Lyana kemudian pandangan ke arah lain supaya matanya tidak bertemu dengan Gian, terdiam sejenak, lalu kembali berkata,
"Dengan begitu aku jadi tahu, kalau kamu bukan Gian yang dulu aku kenal. Gian yang aku kenal selalu ada buat aku, mencintai aku, hanya aku, tapi sekarang kamu mencintai Naomi, iya kan?" Tatapan Lyana ke Gian semakin berkaca-kaca.
"Bukan gitu maksudku, Ly. Serius, aku gak ada rasa sama Naomi, semua ini rencana Naomi, Ly." Gian mencoba meyakinkan Lyana.
"Sudalah, Gi, lebih baik kita akhiri saja persahabatan ini. Aku tahu dan sadar diri kok kalau aku memang gak pantes buat laki-laki seperti kamu karena aku hamil anak Akbar disaat masih berstatus mahasiswa. Aku bisa kok merawat anakku sendiri, tapi kalau aku gak kuat, paling aku akan mati. Jangan pedulikan aku lagi, selamat tinggal, Gian." Lyana berdiri dari bangku, kemudian berjalan keluar klinik, tapi Gian masih mengikuti di belakangnya.
"Nggak, Ly, kenapa sih kamu nggak pernah mau untuk mendengarkan penjelasanku dulu?" Lyana kembali menoleh.
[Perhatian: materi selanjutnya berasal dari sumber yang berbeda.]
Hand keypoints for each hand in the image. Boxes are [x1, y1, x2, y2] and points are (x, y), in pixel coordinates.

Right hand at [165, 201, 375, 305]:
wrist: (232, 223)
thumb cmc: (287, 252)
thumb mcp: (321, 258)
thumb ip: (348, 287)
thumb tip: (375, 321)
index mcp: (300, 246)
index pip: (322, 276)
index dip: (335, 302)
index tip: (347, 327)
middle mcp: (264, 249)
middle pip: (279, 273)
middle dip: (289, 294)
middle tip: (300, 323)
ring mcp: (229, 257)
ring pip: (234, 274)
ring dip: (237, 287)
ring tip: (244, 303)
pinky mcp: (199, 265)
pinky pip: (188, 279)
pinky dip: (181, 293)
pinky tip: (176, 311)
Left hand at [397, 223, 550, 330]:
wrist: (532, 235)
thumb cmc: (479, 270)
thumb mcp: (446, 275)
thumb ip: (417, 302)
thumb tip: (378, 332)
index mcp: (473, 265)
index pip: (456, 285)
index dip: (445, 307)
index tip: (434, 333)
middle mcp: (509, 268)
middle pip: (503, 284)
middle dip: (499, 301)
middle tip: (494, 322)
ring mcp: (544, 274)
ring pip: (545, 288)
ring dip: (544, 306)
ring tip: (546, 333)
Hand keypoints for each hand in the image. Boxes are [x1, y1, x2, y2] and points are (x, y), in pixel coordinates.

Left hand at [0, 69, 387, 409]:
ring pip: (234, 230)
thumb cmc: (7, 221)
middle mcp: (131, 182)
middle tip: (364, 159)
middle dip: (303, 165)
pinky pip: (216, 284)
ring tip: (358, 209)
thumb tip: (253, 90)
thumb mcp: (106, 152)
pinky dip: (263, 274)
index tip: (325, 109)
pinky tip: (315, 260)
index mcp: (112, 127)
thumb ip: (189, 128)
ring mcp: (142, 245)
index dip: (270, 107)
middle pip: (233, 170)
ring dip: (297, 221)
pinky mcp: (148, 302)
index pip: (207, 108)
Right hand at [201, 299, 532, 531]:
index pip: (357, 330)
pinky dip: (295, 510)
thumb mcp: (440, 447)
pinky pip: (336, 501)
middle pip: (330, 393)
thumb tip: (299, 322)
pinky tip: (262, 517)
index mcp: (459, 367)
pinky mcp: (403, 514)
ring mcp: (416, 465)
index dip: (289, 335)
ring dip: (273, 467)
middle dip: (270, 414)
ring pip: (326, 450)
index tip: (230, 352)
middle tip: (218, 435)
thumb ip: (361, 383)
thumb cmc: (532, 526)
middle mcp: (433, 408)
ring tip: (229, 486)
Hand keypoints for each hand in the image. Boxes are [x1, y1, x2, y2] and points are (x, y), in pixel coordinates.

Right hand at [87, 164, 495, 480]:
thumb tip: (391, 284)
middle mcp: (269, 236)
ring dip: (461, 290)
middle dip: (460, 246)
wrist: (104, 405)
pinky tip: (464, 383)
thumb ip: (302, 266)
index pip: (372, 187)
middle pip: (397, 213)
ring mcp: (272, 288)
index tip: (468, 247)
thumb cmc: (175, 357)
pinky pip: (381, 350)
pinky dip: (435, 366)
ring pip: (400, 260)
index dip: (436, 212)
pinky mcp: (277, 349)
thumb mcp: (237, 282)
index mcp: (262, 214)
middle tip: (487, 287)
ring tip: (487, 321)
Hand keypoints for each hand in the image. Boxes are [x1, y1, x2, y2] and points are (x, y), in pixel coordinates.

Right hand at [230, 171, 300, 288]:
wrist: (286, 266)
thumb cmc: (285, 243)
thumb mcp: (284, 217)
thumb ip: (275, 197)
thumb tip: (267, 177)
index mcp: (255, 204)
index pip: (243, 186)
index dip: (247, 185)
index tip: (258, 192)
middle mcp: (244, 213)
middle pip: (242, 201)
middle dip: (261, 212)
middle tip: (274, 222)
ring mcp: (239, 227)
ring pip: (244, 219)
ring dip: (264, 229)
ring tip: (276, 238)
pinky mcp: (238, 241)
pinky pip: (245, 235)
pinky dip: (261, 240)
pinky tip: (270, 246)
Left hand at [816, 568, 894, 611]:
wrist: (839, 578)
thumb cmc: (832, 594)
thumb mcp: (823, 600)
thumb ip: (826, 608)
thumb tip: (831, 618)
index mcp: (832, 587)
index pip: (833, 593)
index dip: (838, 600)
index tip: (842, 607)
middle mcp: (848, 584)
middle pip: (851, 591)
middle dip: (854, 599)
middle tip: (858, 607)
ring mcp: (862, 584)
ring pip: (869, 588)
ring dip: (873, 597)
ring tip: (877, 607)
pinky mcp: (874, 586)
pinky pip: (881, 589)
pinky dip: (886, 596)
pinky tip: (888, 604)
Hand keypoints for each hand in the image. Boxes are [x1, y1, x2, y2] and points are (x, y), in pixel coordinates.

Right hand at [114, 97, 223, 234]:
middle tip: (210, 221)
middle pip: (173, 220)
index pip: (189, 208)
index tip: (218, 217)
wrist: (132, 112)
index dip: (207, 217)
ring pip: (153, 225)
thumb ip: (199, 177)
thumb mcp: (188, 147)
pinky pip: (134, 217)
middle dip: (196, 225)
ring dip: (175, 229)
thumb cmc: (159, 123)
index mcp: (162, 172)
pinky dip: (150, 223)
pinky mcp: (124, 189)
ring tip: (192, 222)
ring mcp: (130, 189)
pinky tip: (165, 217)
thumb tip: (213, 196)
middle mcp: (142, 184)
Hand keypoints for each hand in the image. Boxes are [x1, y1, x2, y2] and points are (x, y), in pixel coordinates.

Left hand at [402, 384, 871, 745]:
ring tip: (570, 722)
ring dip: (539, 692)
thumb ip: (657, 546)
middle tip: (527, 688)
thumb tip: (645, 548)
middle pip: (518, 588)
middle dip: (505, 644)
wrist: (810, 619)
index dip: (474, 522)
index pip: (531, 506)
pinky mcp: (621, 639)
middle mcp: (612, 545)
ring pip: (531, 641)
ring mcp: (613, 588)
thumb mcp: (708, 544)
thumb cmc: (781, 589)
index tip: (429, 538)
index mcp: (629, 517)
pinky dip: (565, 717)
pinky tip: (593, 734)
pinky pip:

"Apa yang perlu dijelaskan jika semuanya aku sudah melihat sendiri? Tidak perlu, Gi. Aku yang salah karena menyukai sahabat sendiri."
"Dengerin aku, aku memang selalu ada buat kamu dan selamanya akan terus seperti itu sampai kapanpun kamu membutuhkan aku. Kan aku memang hanya mencintai kamu aja Ly, please jangan mempermasalahkan hal ini lagi hanya karena kehadiran Naomi. Asal kamu tahu, aku itu dijebak sama Naomi. Semua itu adalah rencana Akbar dan Naomi untuk memisahkan kita berdua, seharusnya kita lebih kuat untuk mempertahankan hubungan ini, Ly, bukan saling melepaskan dan melupakan begitu saja. Jangan sampai persahabatan atau hubungan kita ini hancur begitu saja, Ly, percayalah padaku." Lyana mengalihkan pandangan ke arah lain seakan tidak ingin lagi untuk mempercayai Gian. Padahal Gian adalah sahabatnya sejak kecil, dari mereka sekolah sampai kuliah seperti sekarang ini. Lyana mulai bimbang dengan apa yang Gian katakan, hingga dia hanya bilang,
"Tapi kamu malah yang bikin aku semakin tidak percaya lagi dengan kamu, Gi. Aku kecewa sama kamu!" Lyana segera pergi dari klini kampus dan menstop taxi, kemudian naik, tanpa meperdulikan Gian yang masih berharap Lyana akan kembali mempercayainya seperti biasanya.
"LYY!!!" Teriak Gian.
***
Hari berikutnya, Gian tidak menyerah, Ia berangkat ke kampus dan melihat Lyana di taman. Segera Ia menemui Lyana, namun belum sempat mendekat, Lyana sudah memutuskan untuk berlari karena hujan mulai turun bahkan semakin deras. Gadis itu juga tahu kalau Gian memang sedang mengikutinya dari belakang. Lyana berlari dari taman kampus menuju jalan raya karena tidak ingin diikuti oleh Gian. Sepatunya basah kuyup, rambutnya menempel di wajah, dan tubuhnya menggigil. Tapi Ia tidak peduli itu.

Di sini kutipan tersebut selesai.